• **Document section**:
========
There were 53 BPs relevant to mRNAs that were upregulated in circulating exosomes of the CHB patients. The top four BPs included positive regulation of the ammonia assimilation cycle, the cellular stress response to acidic pH, the cellular lactam catabolic process, and the antibiotic metabolic process. CXCL8, NOX1, and NR1H4 were involved in 14, 16, and 19 BPs, respectively.

Four downregulated mRNAs (GRK4, SLFN14, KIAA1804, and ABCC9) were associated with ATP binding in molecular function (MF). Five upregulated genes (DPEP1, NOX1, NR1H4, ZNF575, and ZNF398) were associated with metal ion binding in MF. Five downregulated genes (ZNF135, ZNF701, ZNF425, IL8, and KIAA1804) were associated with ‘intracellular’ in cellular component (CC)14. Two upregulated genes (DPEP1 and NOX1) were associated with ‘cell projection’ in CC, and six upregulated genes (DPEP1, ZNF575, ARL4D, RBM17, NR1H4, and ZNF398) were associated with ‘nucleus’ in CC.

In HBV-ACLF, 202 BPs were associated with the downregulated exosomal mRNAs. The top five BPs included the insulin receptor signalling pathway via phosphatidylinositol 3-kinase (PI3K), positive regulation of peptidyl-serine phosphorylation, the small-molecule metabolic process, glucose metabolic process, and positive regulation of protein serine/threonine kinase activity. There were 78 BPs relevant to the upregulated mRNAs. The top five enriched BPs included the pre-replicative complex assembly involved in nuclear cell cycle DNA replication, mitotic DNA replication preinitiation complex assembly, positive regulation of the ammonia assimilation cycle, cellular stress response to acidic pH, and cell fate commitment involved in the formation of the primary germ layer.

Three downregulated transcripts (ALAS2, DLAT, and DGAT2) were associated with ‘transferase activity, transferring acyl groups’ in MF, whereas SNCA and NR5A2 were associated with phospholipid binding. Eight upregulated genes (DAGLB, NOX1, NR1H4, ZNF57, RNF208, ZNF398, ZNF575, and CDH18) were associated with metal ion binding in MF. RBM17, ZNF57, ZNF398, ZNF575, and NYNRIN were associated with nucleic acid binding in MF. Seven downregulated genes, (SNCA, ALAS2, GLRX5, DLAT, DGAT2, ACADM, and ATP5S) were related to ‘mitochondrion’ and ‘mitochondrial matrix’ in CC.
========
• **Assignment**:
Continue the text on exosomal mRNA enrichment in CHB and HBV-ACLF, starting after its last sentence.

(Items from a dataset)
========
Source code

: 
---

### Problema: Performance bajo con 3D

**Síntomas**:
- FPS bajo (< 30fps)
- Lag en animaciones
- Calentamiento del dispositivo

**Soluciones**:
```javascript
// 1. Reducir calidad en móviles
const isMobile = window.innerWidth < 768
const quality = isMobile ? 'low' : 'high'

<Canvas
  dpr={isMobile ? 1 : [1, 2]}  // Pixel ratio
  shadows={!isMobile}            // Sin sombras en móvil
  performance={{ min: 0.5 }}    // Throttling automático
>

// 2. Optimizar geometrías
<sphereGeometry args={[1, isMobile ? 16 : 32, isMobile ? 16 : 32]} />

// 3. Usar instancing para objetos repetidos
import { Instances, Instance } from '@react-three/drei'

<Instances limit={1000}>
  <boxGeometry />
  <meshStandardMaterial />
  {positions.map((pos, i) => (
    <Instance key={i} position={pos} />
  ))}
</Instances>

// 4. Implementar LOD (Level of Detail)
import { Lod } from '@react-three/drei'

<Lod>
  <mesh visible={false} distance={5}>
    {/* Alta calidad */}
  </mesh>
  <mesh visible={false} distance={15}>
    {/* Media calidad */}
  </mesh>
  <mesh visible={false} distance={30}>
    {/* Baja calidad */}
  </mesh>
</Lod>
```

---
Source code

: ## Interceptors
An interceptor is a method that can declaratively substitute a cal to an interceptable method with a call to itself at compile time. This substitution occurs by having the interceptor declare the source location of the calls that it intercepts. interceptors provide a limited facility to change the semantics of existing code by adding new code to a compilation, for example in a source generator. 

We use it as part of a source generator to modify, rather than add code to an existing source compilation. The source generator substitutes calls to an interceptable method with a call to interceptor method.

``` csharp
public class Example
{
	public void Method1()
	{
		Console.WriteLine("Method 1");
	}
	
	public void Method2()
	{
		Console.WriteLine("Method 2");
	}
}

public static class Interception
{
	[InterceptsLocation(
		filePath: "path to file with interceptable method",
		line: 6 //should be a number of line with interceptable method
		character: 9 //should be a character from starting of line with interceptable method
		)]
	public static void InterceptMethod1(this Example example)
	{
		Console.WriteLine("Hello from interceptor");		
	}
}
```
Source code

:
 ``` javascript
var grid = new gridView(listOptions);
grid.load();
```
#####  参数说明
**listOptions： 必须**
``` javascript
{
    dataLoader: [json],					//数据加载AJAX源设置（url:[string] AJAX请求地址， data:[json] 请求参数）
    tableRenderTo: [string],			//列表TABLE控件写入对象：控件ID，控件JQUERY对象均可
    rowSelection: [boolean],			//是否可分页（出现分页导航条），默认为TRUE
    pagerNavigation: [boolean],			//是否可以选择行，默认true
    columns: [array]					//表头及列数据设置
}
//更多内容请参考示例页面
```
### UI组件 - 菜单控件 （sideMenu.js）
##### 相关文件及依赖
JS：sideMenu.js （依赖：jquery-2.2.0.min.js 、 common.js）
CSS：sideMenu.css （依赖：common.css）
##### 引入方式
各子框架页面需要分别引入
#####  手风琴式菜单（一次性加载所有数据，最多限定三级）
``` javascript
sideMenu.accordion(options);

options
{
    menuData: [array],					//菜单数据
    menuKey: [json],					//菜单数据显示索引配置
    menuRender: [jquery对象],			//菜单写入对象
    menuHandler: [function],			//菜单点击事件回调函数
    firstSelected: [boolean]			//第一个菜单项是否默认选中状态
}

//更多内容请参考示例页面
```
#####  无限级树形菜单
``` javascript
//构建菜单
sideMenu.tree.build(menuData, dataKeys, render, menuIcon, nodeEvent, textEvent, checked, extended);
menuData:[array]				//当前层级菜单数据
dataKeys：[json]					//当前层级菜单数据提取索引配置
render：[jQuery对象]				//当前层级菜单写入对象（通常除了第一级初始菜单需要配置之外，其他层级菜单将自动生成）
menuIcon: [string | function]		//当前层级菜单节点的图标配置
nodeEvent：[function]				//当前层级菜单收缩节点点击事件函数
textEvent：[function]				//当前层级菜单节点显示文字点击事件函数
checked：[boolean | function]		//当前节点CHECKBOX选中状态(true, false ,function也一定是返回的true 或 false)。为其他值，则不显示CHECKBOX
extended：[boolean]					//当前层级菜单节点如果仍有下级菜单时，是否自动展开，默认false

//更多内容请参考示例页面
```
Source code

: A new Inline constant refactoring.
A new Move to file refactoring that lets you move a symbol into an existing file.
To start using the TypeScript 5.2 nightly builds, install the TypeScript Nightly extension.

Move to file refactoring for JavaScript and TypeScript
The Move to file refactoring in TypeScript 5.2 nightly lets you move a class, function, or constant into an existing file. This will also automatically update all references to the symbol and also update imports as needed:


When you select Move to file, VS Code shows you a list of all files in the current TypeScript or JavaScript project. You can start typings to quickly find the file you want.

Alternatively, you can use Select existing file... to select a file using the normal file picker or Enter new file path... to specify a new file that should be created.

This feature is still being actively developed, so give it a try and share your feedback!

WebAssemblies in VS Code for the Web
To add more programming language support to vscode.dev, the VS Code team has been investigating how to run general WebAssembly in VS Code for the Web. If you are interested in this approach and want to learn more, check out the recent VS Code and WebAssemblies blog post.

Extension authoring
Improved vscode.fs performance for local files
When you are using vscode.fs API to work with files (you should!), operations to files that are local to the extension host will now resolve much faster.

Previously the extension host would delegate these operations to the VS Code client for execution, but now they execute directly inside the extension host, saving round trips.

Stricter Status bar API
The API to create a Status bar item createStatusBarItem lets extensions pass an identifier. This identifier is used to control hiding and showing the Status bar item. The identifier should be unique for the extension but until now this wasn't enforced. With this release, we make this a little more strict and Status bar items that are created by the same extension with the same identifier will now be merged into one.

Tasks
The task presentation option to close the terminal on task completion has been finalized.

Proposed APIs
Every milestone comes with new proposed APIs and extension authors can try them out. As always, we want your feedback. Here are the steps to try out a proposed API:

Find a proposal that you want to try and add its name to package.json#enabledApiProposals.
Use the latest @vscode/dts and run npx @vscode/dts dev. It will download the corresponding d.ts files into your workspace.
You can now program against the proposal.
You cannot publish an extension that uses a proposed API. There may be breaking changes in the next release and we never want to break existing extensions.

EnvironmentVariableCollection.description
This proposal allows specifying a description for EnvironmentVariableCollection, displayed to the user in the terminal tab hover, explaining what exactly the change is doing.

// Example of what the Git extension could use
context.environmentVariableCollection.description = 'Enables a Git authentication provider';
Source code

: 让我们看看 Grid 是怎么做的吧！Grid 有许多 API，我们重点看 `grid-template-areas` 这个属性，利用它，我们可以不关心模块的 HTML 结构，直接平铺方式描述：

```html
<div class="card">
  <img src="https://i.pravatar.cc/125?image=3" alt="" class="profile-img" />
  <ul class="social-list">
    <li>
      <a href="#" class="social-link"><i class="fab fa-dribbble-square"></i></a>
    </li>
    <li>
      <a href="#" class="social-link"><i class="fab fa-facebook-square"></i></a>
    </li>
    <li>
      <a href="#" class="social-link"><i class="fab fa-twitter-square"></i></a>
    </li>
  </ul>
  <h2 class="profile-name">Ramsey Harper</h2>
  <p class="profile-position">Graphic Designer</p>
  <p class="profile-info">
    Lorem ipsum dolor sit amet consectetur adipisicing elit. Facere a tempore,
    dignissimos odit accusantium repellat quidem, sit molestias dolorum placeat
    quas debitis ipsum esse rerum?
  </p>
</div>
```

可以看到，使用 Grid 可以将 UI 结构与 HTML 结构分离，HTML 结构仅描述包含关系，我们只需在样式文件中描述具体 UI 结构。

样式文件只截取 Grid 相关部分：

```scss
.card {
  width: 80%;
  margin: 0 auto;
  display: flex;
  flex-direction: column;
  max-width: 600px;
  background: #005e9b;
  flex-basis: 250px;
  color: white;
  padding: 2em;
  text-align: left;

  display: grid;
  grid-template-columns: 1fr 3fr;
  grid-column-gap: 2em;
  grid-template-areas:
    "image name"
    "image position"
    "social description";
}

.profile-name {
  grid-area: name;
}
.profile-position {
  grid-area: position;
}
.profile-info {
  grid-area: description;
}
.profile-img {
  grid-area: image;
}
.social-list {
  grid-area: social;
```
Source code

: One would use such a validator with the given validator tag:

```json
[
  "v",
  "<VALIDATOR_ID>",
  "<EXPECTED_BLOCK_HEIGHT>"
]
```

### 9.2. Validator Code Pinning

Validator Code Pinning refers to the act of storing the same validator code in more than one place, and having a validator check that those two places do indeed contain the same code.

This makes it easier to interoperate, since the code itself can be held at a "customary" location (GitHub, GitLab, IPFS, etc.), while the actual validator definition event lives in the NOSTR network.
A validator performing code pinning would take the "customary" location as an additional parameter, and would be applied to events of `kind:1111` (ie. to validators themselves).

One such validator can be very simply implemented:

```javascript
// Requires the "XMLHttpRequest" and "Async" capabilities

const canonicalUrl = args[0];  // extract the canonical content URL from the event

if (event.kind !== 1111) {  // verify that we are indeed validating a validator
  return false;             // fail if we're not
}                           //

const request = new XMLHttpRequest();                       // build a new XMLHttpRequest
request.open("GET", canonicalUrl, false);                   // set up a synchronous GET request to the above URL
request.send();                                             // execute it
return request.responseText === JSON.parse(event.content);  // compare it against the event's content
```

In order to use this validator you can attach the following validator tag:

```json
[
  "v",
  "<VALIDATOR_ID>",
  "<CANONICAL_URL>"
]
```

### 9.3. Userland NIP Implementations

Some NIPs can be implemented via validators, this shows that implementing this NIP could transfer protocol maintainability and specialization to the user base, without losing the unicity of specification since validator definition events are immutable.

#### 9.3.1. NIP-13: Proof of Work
========
• **Result for this exercise**:
KEGG pathway enrichment analysis was performed for serum exosomal DEGs to understand the related pathways and molecular interactions in different states of necroinflammation. The data showed that the important pathways in CHB included the chemokine signalling pathway and endocytosis, which were associated with downregulated mRNAs, whereas asthma and the Notch signalling pathway were associated with upregulated transcripts. The 14 KEGG pathways associated with mRNAs differentially expressed in serum exosomes of the HBV-ACLF patients included leucocyte transendothelial migration, pancreatic cancer, renal cell carcinoma, bacterial invasion of epithelial cells, proteoglycans in cancer, prostate cancer, Fc gamma R-mediated phagocytosis, carbon metabolism, glycan degradation, and VEGF, Rap1, Ras, HIF-1, and T-cell receptor signalling pathways. PIK3CA and CDC42 were related to 12 and 10 of the above pathways, respectively.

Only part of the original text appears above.